— What is expected —
What is needed is an exact copy of the records, with the images left out.
#####
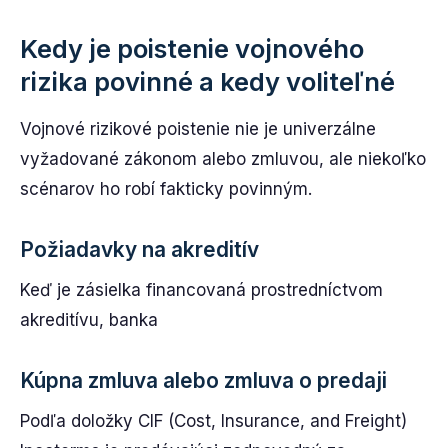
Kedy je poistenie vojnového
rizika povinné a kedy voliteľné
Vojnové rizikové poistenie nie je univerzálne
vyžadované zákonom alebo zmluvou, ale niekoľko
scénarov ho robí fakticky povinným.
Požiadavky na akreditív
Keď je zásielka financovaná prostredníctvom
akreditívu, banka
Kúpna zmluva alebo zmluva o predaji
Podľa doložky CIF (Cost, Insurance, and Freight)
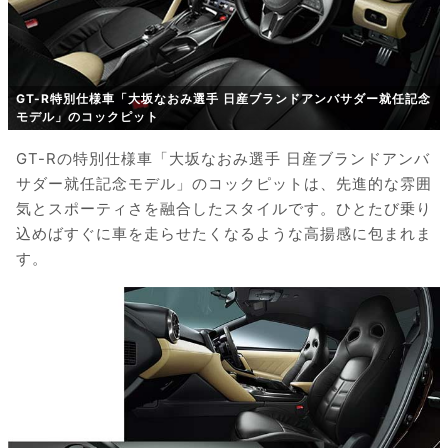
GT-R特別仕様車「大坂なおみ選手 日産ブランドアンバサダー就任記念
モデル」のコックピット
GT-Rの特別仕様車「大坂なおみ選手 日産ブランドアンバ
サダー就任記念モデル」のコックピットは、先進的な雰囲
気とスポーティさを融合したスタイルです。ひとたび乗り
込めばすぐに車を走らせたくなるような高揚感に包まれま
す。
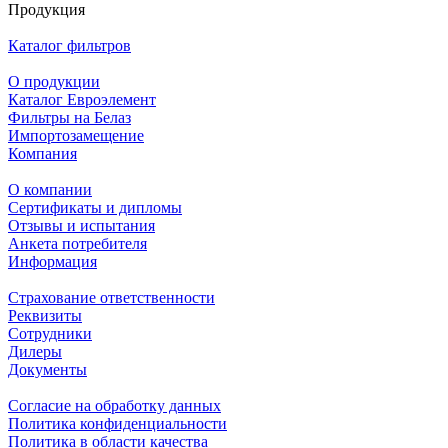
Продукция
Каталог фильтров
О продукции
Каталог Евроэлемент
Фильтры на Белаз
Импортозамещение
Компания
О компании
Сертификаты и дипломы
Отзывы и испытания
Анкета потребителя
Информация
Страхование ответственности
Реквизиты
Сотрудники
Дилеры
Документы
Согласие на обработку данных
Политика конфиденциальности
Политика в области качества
#####
— Exercise response —
Kedy je poistenie vojnového
rizika povinné a kedy voliteľné
Vojnové rizikové poistenie nie je univerzálne
vyžadované zákonom alebo zmluvou, ale niekoľko
scénarov ho robí fakticky povinným.
Požiadavky na akreditív
Keď je zásielka financovaná prostredníctvom
akreditívu, banka
Kúpna zmluva alebo zmluva o predaji
Podľa doložky CIF (Cost, Insurance, and Freight)
GT-R特別仕様車「大坂なおみ選手 日産ブランドアンバサダー就任記念
モデル」のコックピット
GT-Rの特別仕様車「大坂なおみ選手 日産ブランドアンバ
サダー就任記念モデル」のコックピットは、先進的な雰囲
気とスポーティさを融合したスタイルです。ひとたび乗り
込めばすぐに車を走らせたくなるような高揚感に包まれま
す。
Продукция
Каталог фильтров
О продукции
Каталог Евроэлемент
Фильтры на Белаз
Импортозамещение
Компания
О компании
Сертификаты и дипломы
Отзывы и испытания
Анкета потребителя
Информация
Страхование ответственности
Реквизиты
Сотрудники
Дилеры
Документы
Согласие на обработку данных
Политика конфиденциальности
Политика в области качества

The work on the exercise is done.